Private Equity Firm Purchased Stratolaunch

Stratolaunch flies (Credit: Stratolaunch)

Alan Boyle at Geek Wire reports that a private equity firm owned by a billionaire Donald Trump supporter that specializes n distressed companies is the new owners of Sttratolaunch.

Sounds about right. Stratolaunch has always been the indulgence of a billionaire. And it was certainly distressed.

Stephen Feinberg’s Cerberus Capital Management purchased the company from the estate of the late Paul Allen, who had bankrolled the development of the company’s giant, twin fuselage aircraft that is designed to air launch satellites. The airplane was built by Scaled Composites.

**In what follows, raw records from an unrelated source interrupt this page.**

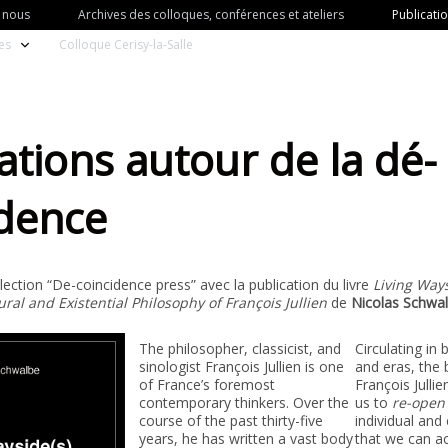
 nous
Archives des colloques, conférences et ateliers
Publicati
es
Colloque Cerisy-la-Salle
ations autour de la dé-
idence
lection “De-coincidence press” avec la publication du livre
Living Ways
ral and Existential Philosophy of François Jullien
de
Nicolas Schwa
The philosopher, classicist, and
Circulating in
sinologist François Jullien is one
and eras, the
of France’s foremost
François Julli
contemporary thinkers. Over the
us to
re-open 
course of the past thirty-five
individual and 
years, he has written a vast body
that we can a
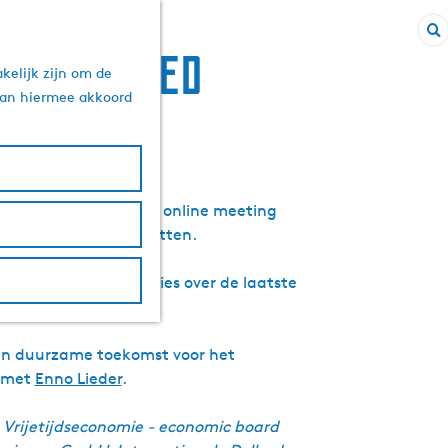
Z
ddengebied
kelijk zijn om de
o
 aan hiermee akkoord
e
k
e
n
aast de maandelijkse online meeting
 nieuwe stappen te zetten.
middag met presentaties over de laatste
esprekken.
en duurzame toekomst voor het
p met
Enno Lieder
.
, Vrijetijdseconomie - economic board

That was the original goal, anyway. Jody Allen, the executor of her brother Paul’s estate, reportedly had no interest in launching satellites. The company canceled its rocket development program last January and laid off more than 50 employees.

The Stratolaunch aircraft made its maiden flight on April 13 from the Mojave Air and Space Port in California. Reports then circulated that the operation was for sale.

“Our near-term launch vehicle development strategy focuses on providing customizable, reusable, and affordable rocket-powered testbed vehicles and associated flight services,” Stratolaunch said in announcing its sale to an unidentified owner in October.

Stratolaunch President and CEO Jean Floyd tweeted on Tuesday that the company has since gone on a hiring spree.

Feinberg is the co-founder, executive chairman, and co-CEO of Cerberus. He donated $1 million to the Donald Trump’s presidential campaign five days before the 2016 election. Trump subsequently named the billionaire to chair the President’s Intelligence Advisory Board.

Cerberus has invested in a broad range of companies in different industries, including weapons and defense. It controls DynCorp, which is one of America’s largest private military contractors. The company trains Afghanistan’s police force and assists in their narcotics-trafficking activities.

There seems to be a good overlap between Feinberg’s and Cerberus’ military and intelligence ties and Stratolaunch’s business strategy. “Affordable rocket-powered testbed vehicles” and “high-speed flight test services” sounds like services the Pentagon could use.

Boyle included a link to a New York Times feature about how Feinberg’s company drove gun maker Remington Arms into bankruptcy after buying it, extracting hundreds of millions of dollars up front, and loading the 203-year old company with $950 million in debt. The company also obtained million is subsidies from the city of Huntsville and the state of Alabama.